*Task objective:*
Using the entries that follow, state how many lines contain "votre", with no other words.

Saved data entries:
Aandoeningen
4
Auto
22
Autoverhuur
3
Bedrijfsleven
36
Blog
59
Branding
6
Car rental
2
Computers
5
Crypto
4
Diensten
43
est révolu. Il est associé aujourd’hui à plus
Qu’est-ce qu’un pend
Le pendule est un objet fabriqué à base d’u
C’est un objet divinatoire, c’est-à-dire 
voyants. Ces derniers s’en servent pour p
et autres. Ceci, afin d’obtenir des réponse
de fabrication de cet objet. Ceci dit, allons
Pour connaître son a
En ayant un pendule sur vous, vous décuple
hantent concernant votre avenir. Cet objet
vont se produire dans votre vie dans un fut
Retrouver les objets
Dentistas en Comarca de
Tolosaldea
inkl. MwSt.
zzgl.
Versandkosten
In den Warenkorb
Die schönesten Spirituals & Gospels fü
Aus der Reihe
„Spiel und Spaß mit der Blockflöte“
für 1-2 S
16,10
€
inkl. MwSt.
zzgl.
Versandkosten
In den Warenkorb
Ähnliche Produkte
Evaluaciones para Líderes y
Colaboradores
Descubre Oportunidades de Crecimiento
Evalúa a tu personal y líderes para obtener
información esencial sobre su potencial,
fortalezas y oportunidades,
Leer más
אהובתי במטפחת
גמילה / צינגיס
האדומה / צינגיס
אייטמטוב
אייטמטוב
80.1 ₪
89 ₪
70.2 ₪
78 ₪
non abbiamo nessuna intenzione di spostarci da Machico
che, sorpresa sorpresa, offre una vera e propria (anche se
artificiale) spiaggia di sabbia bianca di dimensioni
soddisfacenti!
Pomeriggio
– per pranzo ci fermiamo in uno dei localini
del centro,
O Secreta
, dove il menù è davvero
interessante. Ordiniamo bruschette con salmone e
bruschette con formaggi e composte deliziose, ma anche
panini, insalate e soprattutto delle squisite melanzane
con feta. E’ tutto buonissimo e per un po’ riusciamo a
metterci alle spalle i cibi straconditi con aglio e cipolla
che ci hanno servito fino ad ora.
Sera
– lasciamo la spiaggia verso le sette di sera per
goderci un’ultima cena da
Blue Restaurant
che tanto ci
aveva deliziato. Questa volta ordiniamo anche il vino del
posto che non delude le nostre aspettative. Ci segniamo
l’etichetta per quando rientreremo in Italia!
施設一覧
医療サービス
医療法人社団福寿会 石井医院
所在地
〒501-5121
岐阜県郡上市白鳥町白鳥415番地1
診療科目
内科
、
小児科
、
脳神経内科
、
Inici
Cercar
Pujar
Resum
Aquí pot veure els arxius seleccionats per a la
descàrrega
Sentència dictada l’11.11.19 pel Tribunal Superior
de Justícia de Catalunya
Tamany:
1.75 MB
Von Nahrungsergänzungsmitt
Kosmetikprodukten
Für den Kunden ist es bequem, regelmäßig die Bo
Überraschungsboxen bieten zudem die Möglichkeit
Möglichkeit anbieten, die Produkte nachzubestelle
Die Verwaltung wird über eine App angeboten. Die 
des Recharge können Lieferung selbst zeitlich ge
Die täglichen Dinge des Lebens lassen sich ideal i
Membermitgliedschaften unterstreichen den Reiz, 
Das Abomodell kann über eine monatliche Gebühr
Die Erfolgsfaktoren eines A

---

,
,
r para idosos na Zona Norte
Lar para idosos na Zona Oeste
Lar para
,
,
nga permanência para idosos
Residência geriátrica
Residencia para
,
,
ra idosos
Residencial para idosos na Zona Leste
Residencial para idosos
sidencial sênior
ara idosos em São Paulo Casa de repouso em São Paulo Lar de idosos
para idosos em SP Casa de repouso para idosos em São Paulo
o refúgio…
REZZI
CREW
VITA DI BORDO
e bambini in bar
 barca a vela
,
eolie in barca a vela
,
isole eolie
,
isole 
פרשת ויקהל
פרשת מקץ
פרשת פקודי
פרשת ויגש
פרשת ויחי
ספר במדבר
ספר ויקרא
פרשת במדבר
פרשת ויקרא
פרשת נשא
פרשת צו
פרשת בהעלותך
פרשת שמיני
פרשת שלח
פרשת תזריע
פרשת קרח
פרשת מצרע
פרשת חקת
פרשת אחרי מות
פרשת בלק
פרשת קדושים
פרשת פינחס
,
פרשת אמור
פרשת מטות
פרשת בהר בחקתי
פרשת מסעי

*Result of this task:*
2